New economy, same old rules

The heady days of the dot-com boom are long gone. But names such as Yahoo! and Amazon are turning a profit and appear to be here to stay. There are even some internet brands, such as Lastminute.com, that have managed to survive and carve out a niche in markets where there are already strong offline players.

However, it has not been easy: there have been many casualties along the way, among them Napster, Clickmango and Thestreet. This was inevitable. Investors had become carried away and began to believe that the internet was a goldmine, with unlimited resources. But, just as the early pioneers in the American goldrush came to grief, so did many internet entrepreneurs – after, of course, they had spent the money lavished on them by reckless investors. Basic business principles – providing a product that consumers want at a profitable return – were forgotten in the race to get a stake in the new dot-com culture.

Those internet brands that have survived have had to learn fast and adapt to changing circumstances that have affected the entire economy, both onand offline. Yahoo!, like many media players, has been hit by an advertising recession, but it has sought out new revenue streams, launching paid-for services offering extra e-mail capacity and the forwarding of messages for a fee. Lastminute.com, like many companies in the holiday sector, will have suffered due to the recent global turmoil, but it has extended its offer from flights, holidays and hotel rooms to include lifestyle products which not only work to offset travel trade upsets, but attract consumers more frequently to the site.

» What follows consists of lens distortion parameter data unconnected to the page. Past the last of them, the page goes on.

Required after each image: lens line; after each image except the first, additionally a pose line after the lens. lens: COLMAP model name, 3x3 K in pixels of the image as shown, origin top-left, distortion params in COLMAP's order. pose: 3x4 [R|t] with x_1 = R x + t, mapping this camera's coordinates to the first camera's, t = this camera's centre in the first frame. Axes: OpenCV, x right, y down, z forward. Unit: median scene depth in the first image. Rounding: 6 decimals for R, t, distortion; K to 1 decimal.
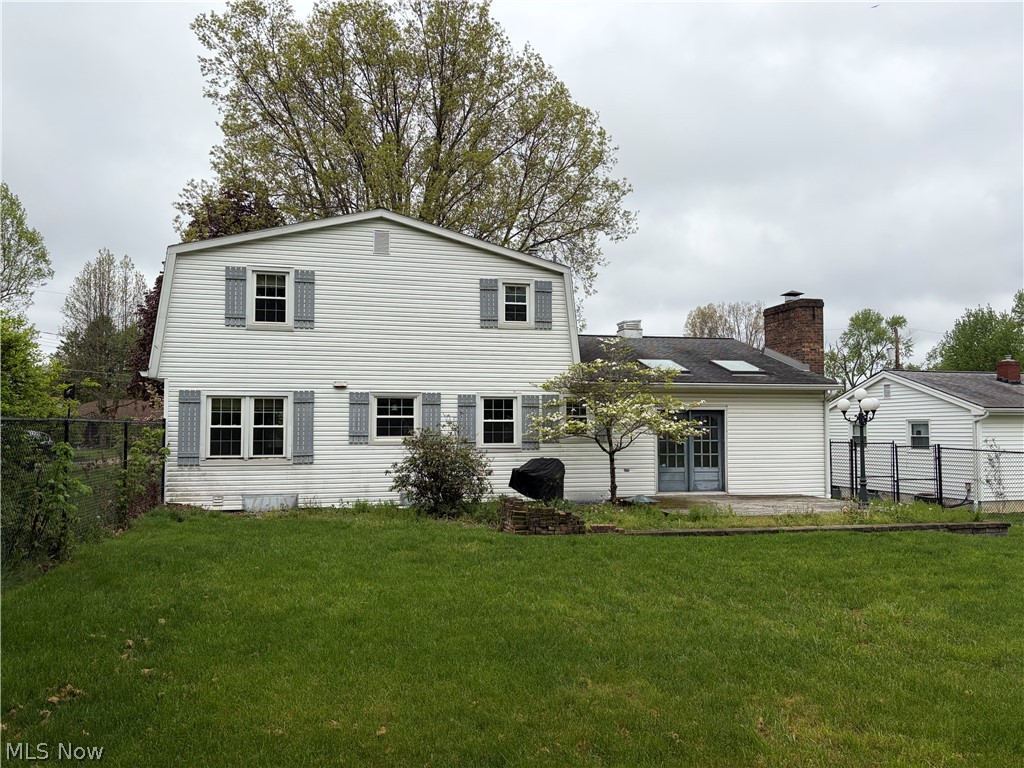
lens RADIAL K [[775.7, 0, 509.8], [0, 775.7, 387.0], [0, 0, 1]] dist [0.060277, -0.001546]
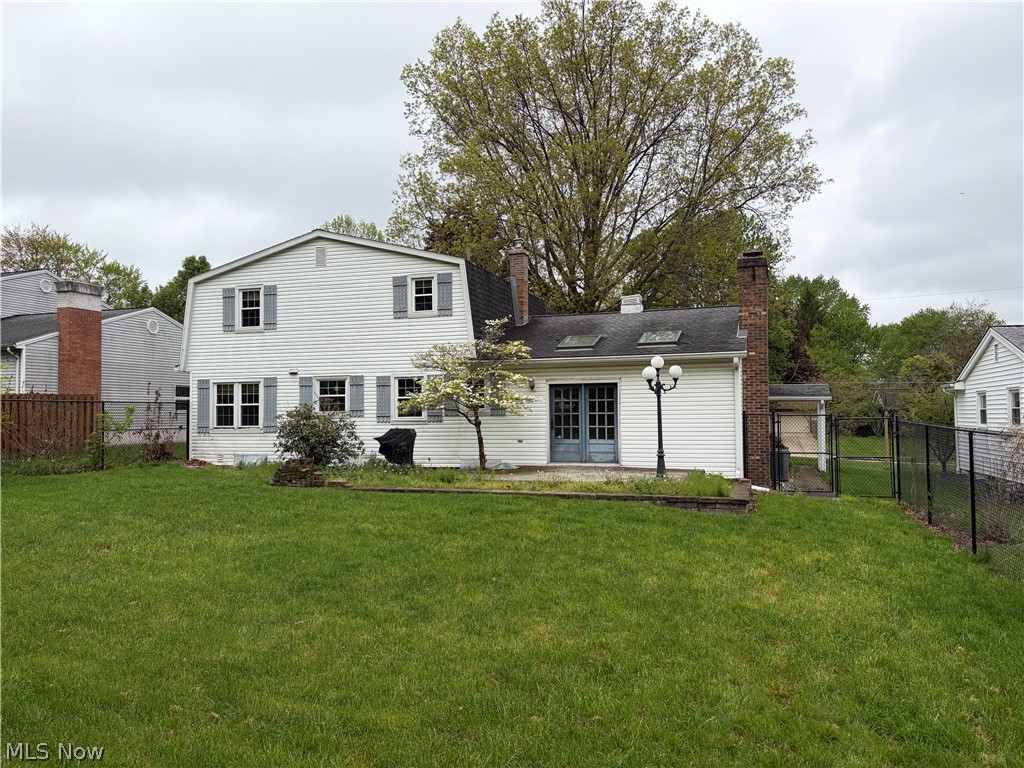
lens RADIAL K [[775.7, 0, 507.6], [0, 775.7, 379.4], [0, 0, 1]] dist [0.060277, -0.001546]
pose [[0.850749, -0.029588, -0.524739, 0.748017], [0.038061, 0.999261, 0.005363, 0.016315], [0.524193, -0.024535, 0.851246, 0.086832]]
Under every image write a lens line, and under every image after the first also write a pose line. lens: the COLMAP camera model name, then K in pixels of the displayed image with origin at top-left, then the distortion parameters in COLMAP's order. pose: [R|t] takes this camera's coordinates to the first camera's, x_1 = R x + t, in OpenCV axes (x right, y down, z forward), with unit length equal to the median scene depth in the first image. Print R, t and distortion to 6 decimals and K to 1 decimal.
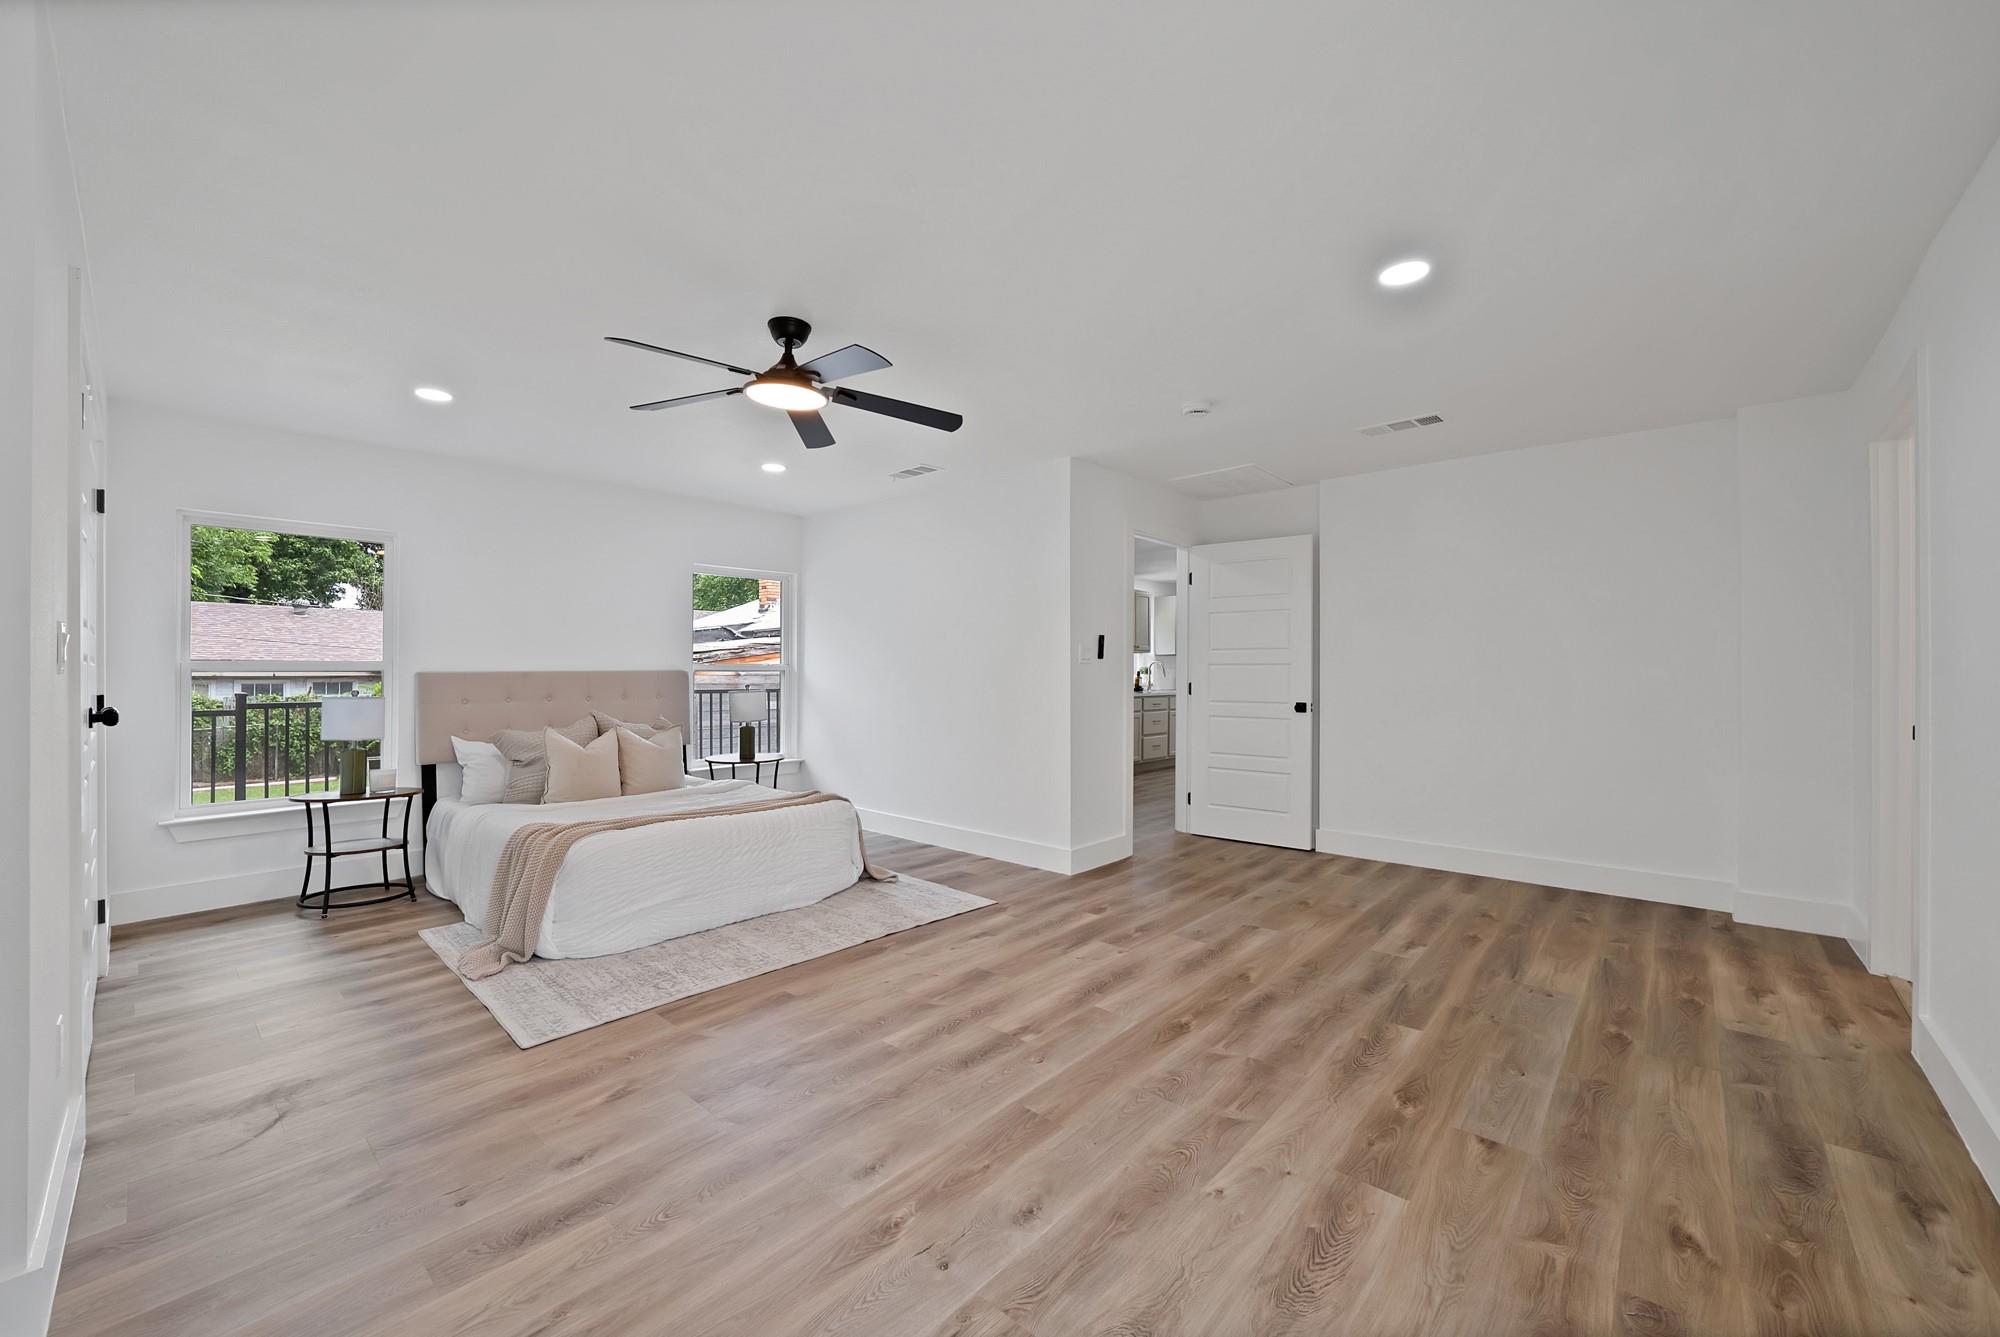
lens RADIAL K [[749.9, 0, 1000.0], [0, 749.9, 665.9], [0, 0, 1]] dist [-0.003076, -0.000064]
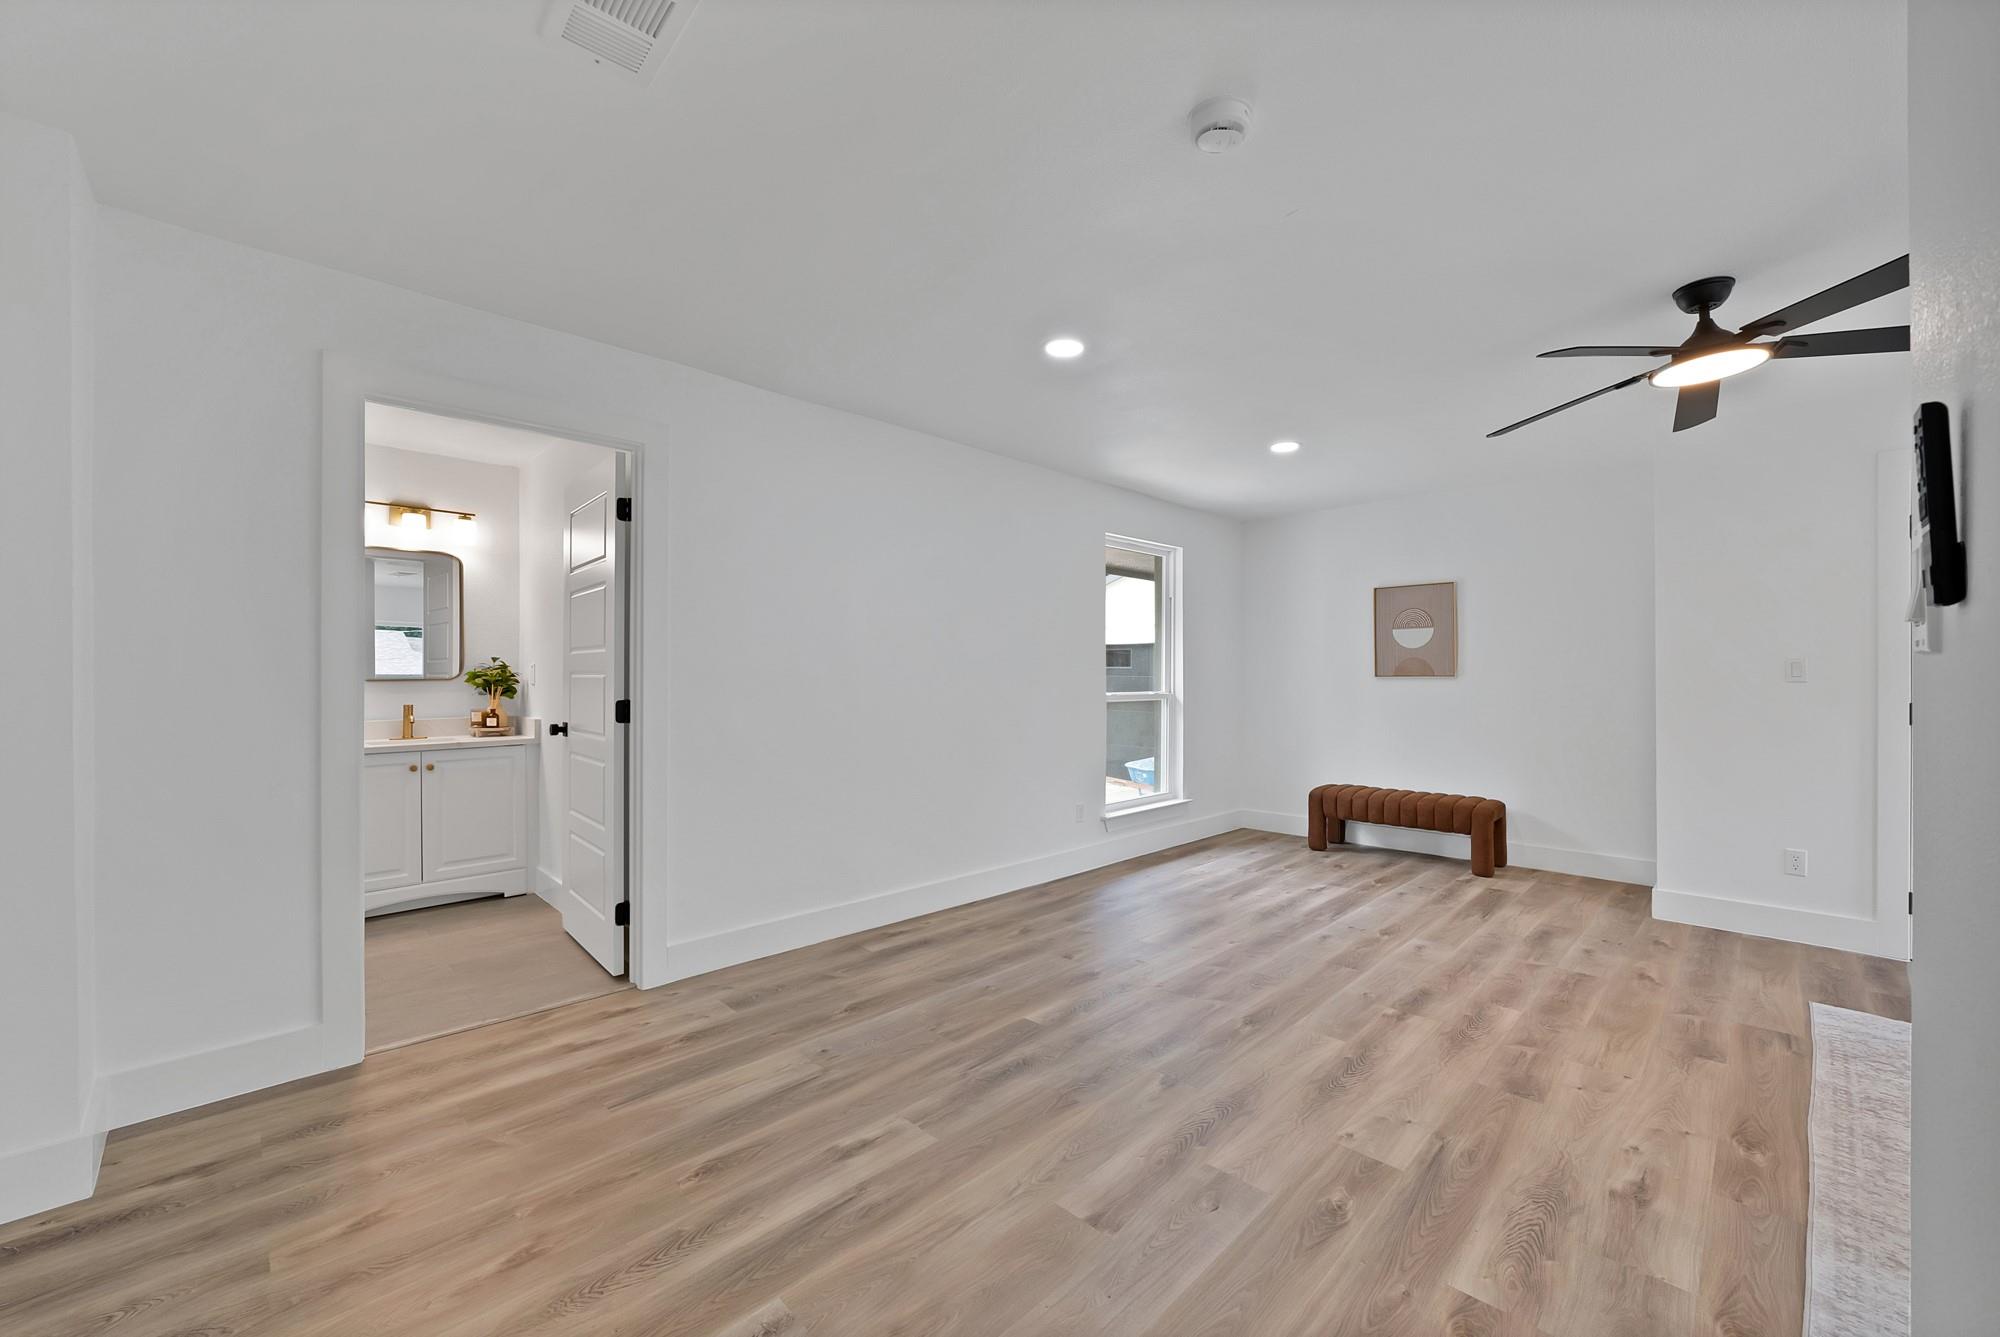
lens RADIAL K [[749.9, 0, 1002.2], [0, 749.9, 676.4], [0, 0, 1]] dist [-0.003076, -0.000064]
pose [[-0.996407, -0.006196, 0.084468, 0.463001], [-0.006360, 0.999978, -0.001681, -0.002332], [-0.084456, -0.002212, -0.996425, 1.907084]]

One of the keys to survival has been the ability to build critical mass quickly. This is a struggle that is still ongoing. Lastminute.com is buying up internet travel companies across Europe, while Amazon, once just known as a bookseller, is fast developing into a general retailer by selling other products such as kitchen equipment. Many of the smaller players will inevitably get swallowed up or just disappear as they become unable to compete. Dot-coms are finding, like offline brands before them, that the market will only sustain a handful of key brands in any one sector and many internet brands will see the path to survival peter out – the dot-com fallout still has a long way to go.